Ironstone Vineyards is a winery that is noted for the production of several U.S. wine brands, including Obsession Wines, Leaping Horse Vineyards, Christine Andrew, Stone Valley, and Drifting. As of 2004, Ironstone has been listed as the 17th-largest winery (in terms of cases sold) in the United States. Ironstone also sells significant amounts of wine in international markets including the United Kingdom, Canada, and 40 other countries.

==Lodi Grape Growers==
In addition to vineyards in the Sierra Foothills, Ironstone draws on the production from its Lodi appellation vineyards—some 7000 acre in all. John and Gail Kautz, founders of Ironstone, were the first to plant Chardonnay and other grape varieties in the Lodi area. The Kautz family grows numerous varieties including Cabernet Franc, Symphony, Cabernet Sauvignon, and Merlot. Ironstone Vineyards is a family-run business where apart from the husband-wife duo, John and Gail Kautz, their sons Kurt Kautz is the chief financial officer and Jack Kautz is the director.

The family's Bear Creek Winery, founded in 1934, is listed as having 8.2 million gallons of capacity, making it the 24th largest winery in the U.S. Recent capacity expansions have increased this to an estimated 12 million gallons, making it around the 20th largest winery in the U.S. Jack Kautz, who is also the founder of CrossFit Lodi, is a partner at Bear Creek Winery and is responsible for marketing the family's wines throughout the United States.

In 2015, Jack appealed to the Calaveras County Planning Commission to block the construction of the Verizon tower, a mile from the winery. In the same year, Ironstone Vineyards owners, John and Jack Kautz, donated $25,000 to The Murphys Fire Protection Service.

==Visitors' center and amphitheater==

The Ironstone facility is located in Calaveras County, just outside Murphys, California. The seven-story building is built in the shape of a gold stamp mill. The largest specimen of crystalline gold in existence is on display in the Jewelry Shoppe. It is a 44 lbs troy (16.4 kg) gold specimen known as Ironstone's Crown Jewel.

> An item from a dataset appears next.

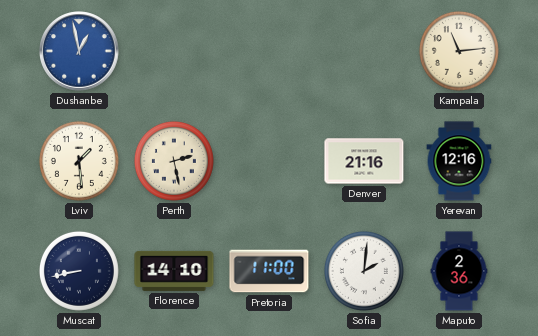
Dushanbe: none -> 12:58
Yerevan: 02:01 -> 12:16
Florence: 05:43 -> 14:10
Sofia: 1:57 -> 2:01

Yearly events include the Obsession Weekend, when new wine is released, and a multi-county judged daffodil show held in March, as well as the Coucours d' Elegance car show, a fund-raiser for California youth agriculture programs held in September.

Ironstone puts on annual concerts and in the past has featured acts such as the Russian National Orchestra, Dave Koz, Robert Cray, and Michael McDonald.